OV-MAP : Open-Vocabulary Zero-Shot 3D Instance Segmentation Map for Robots
This addresses the challenge of precise object recognition in 3D maps for mobile robots, representing an incremental improvement in zero-shot segmentation methods.
The paper tackles the problem of overlapping features reducing instance-level precision in open-world 3D mapping for robots by introducing OV-MAP, which uses class-agnostic segmentation and 3D mask voting to achieve accurate zero-shot 3D instance segmentation without 3D supervised models, demonstrating superior performance on datasets like ScanNet200 and Replica.
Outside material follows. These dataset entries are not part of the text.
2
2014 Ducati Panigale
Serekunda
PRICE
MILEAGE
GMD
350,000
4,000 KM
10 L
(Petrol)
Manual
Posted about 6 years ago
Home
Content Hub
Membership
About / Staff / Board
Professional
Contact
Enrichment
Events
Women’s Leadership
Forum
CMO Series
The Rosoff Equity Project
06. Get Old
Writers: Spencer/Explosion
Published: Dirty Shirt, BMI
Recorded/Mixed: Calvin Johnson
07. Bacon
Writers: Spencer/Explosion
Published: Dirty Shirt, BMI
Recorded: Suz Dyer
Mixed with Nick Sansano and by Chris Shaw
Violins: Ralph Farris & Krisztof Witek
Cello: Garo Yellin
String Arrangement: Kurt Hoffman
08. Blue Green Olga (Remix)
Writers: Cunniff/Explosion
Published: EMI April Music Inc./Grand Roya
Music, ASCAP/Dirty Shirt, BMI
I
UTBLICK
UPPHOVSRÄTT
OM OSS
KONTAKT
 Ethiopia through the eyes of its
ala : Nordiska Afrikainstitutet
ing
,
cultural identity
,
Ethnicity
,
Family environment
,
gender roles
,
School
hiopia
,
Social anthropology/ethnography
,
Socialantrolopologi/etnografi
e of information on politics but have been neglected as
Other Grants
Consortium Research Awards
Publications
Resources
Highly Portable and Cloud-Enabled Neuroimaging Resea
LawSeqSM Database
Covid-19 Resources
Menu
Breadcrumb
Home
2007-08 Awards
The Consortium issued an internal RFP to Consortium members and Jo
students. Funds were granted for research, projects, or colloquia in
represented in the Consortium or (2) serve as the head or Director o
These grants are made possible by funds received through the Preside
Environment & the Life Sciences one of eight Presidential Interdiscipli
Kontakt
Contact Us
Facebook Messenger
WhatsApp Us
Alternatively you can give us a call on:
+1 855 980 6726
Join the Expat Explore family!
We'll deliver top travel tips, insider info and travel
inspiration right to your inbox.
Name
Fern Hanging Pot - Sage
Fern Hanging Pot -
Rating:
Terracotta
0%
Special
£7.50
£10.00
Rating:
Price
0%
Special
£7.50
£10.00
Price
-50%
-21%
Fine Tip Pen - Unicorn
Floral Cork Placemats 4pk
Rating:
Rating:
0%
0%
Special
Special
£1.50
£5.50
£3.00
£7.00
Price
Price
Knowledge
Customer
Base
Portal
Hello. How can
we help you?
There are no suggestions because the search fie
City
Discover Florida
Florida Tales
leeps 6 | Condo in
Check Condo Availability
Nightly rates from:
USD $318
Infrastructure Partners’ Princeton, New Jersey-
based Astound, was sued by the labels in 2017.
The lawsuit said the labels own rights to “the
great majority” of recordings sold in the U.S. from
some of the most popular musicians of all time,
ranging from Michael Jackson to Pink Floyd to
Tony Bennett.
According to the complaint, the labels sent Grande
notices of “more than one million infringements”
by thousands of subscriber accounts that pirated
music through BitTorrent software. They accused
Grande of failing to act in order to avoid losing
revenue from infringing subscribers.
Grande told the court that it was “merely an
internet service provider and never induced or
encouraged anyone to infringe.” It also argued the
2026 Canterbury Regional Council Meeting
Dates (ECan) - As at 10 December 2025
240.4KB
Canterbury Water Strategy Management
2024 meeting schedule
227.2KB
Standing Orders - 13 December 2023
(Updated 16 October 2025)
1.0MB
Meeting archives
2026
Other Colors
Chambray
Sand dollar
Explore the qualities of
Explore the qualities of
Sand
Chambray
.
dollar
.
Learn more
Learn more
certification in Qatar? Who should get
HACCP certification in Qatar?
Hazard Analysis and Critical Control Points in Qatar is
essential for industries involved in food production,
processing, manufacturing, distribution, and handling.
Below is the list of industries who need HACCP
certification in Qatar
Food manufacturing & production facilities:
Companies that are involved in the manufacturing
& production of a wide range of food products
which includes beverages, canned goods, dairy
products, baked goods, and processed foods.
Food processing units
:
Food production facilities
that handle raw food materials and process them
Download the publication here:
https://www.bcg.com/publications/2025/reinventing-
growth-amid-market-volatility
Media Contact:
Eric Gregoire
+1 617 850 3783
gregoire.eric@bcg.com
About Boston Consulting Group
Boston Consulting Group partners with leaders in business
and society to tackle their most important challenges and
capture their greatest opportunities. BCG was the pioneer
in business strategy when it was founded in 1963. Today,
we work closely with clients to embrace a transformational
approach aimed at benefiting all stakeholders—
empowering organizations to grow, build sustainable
We introduce OV-MAP, a novel approach to open-world 3D mapping for mobile robots by integrating open-features into 3D maps to enhance object recognition capabilities. A significant challenge arises when overlapping features from adjacent voxels reduce instance-level precision, as features spill over voxel boundaries, blending neighboring regions together. Our method overcomes this by employing a class-agnostic segmentation model to project 2D masks into 3D space, combined with a supplemented depth image created by merging raw and synthetic depth from point clouds. This approach, along with a 3D mask voting mechanism, enables accurate zero-shot 3D instance segmentation without relying on 3D supervised segmentation models. We assess the effectiveness of our method through comprehensive experiments on public datasets such as ScanNet200 and Replica, demonstrating superior zero-shot performance, robustness, and adaptability across diverse environments. Additionally, we conducted real-world experiments to demonstrate our method's adaptability and robustness when applied to diverse real-world environments.